Anyway, almost as soon as you begin the descent, you find yourself behind a slow truck, pulling a trailer. You groan in frustration, because this road is narrow and curvy enough that passing opportunities are rare. Your joyful flight has been converted into a slow and loud session of downhill brake-riding.
The guy in the truck notices you in the rear-view mirror, and — perhaps because he rides? — immediately pulls over so you can get by.
You zoom by and wave. Your faith in humanity is bolstered.
Two minutes later, however, it gets worse. You’ve caught up behind another truck, and this one is already behind a minivan. Your shoulders droop, because you know that it’s practically impossible to pass two vehicles like this.
Magically, the minivan and truck pull over to the side of the road together, as if they’ve agreed that on a day like this, a road cyclist clearly cannot be denied.
And then you catch a motorcycle. It occurs to you that on this road, in this direction, nothing is as fast as a road bike.
The motorcycle edges over to the right side of the road, the rider nodding as you ride by.
And then the road’s clear the rest of the way down.
With a tailwind.
Next Steps for Susan
Susan’s done with radiation now, which, according to our old oncologist, was pretty much the end of the road for her, treatment-wise.
So yesterday, Susan and I spent a long, emotionally draining day at a new oncologist, one who will take our calls and keep looking for ways for us to fight.
The upshot is that for the rest of the week Susan’s going to be taking tests, and then next week the oncologist will recommend a course of action for fighting this cancer.
We don’t know what that course of action will be yet, but we do have a firm assurance that there will be a course of action.
We don’t expect things to be easy. But I much prefer a difficult course of action to no course of action at all.
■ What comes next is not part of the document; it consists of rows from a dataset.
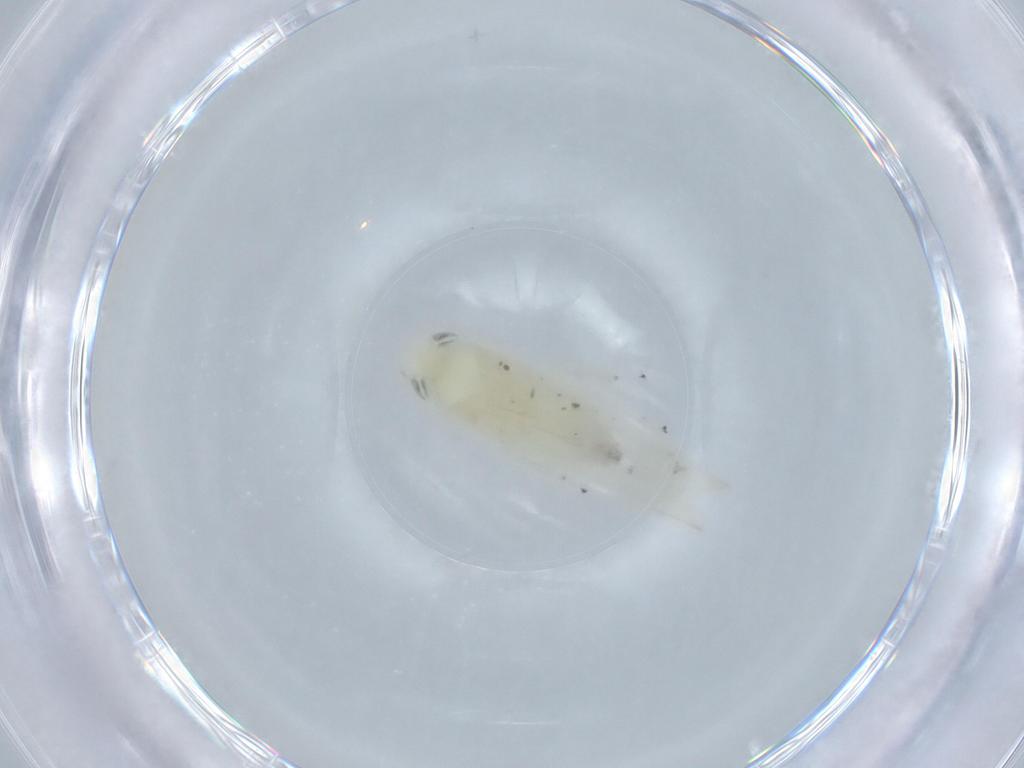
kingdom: Animalia
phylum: Arthropoda
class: Insecta
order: Hemiptera
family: Cicadellidae
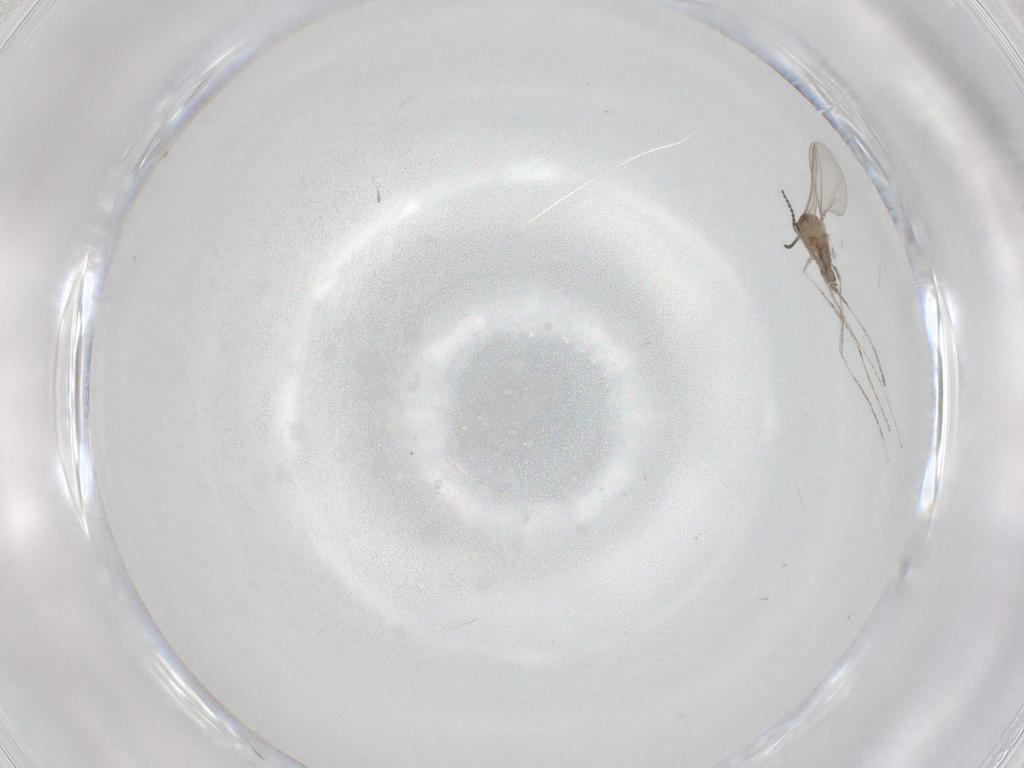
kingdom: Animalia
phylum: Arthropoda
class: Insecta
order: Diptera
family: Cecidomyiidae
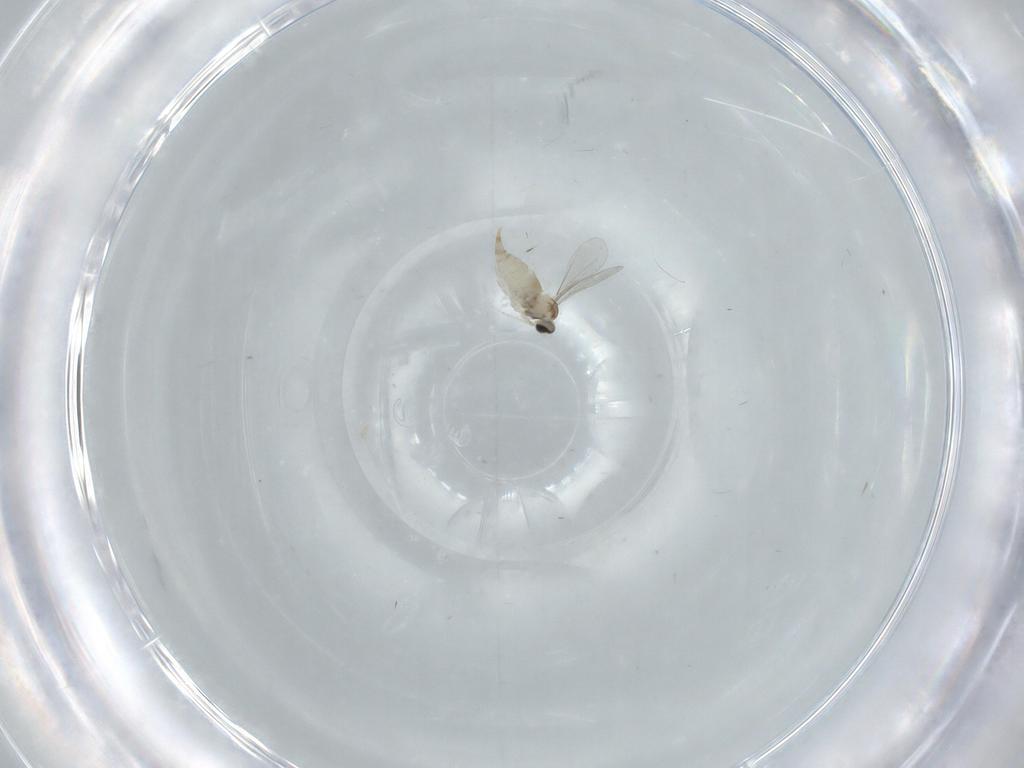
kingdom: Animalia
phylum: Arthropoda
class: Insecta
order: Diptera
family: Cecidomyiidae
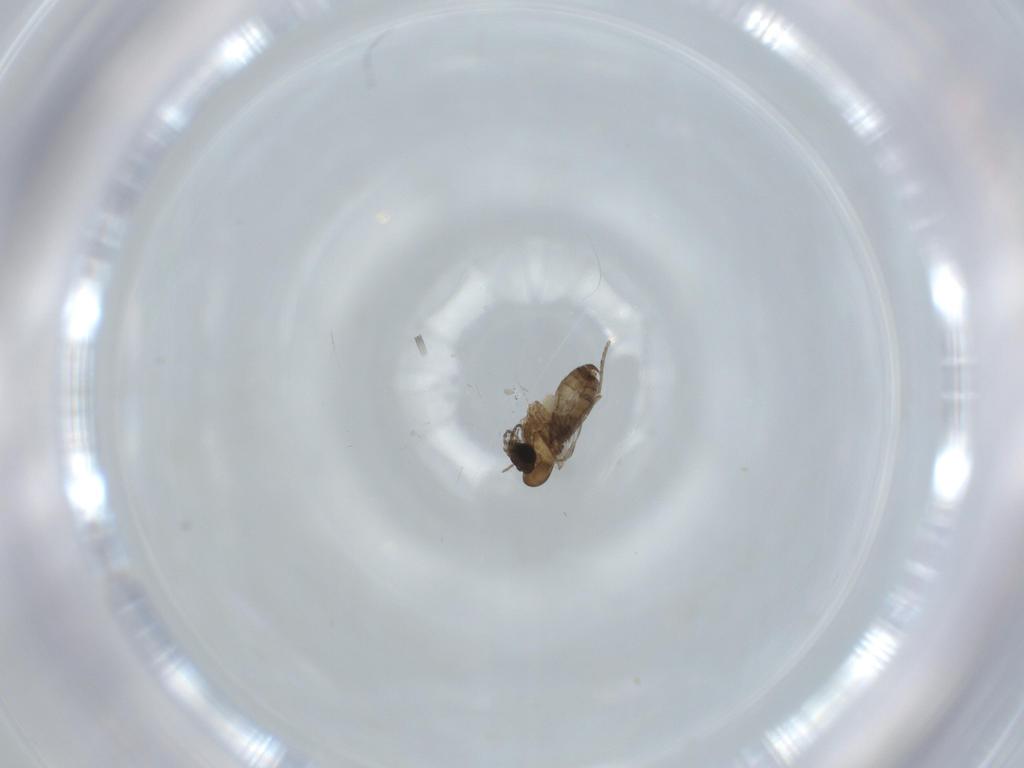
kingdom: Animalia
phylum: Arthropoda
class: Insecta
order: Diptera
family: Psychodidae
Sometimes a hard day can also be a good day, relatively speaking.
More Raffle Goodness
Just in case you haven’t noticed, Ibis Cycles and I have partnered to raffle off an incredible dream bike: The Ibis Silk SL. You can read the details in my Friday post, but take a gander at what you’ll be riding:
I’ve gotta say, though, that I’m becoming increasingly partial to the British Racing Green frame color:
The color choice is up to you.
There’s something you might’ve missed, however. If you haven’t gone back and read the changes I made to the post on Friday afternoon, you won’t have caught the exciting update: The Silk SL will be outfitted with the Dura-Ace group, and Dura-Ace SL wheels.
I tell you what: If I ever meet Mr. Shimano, I am going to give him a hug.
Same goes for Chuck Ibis.
And you know what? That bike isn’t the only thing we’re giving away in this Triathalon-related raffle this Saturday. You’re also automatically entered to win:
- A Gary Fisher Rig. It’s a size Large, lovingly used, 2007 model. Donated privately and anonymously by a really good guy. I rode a Rig most of all last season, and I loved it.
- Several Boomerangs. Yeah, I’m totally serious. A Fat Cyclist reader owns a boomerang company. A few of the boomerangs have even had “WIN Susan” airbrushed on to them. I may keep one of these for myself.
- Twin Six Hotness. My good friends at Twin Six are donating several jerseys, t-thirts, bottles, and other awesomeness.
- Gary Fisher Apparel. In spite of the fact that I have not yet performed any of the tasks he has assigned me, Travis Ott is sending over several t-shirts and jerseys to be given away.
- Used copies of The Flying Dutchman and Breaking Away. Yeah, I saved the best for last. Ha.
So, if you haven’t yet signed up for the raffle, you’d better get moving. You can’t win unless you enter. Although Dug’s been trying to convince me otherwise.
And even if you don’t win, you’re still donating to a great cause.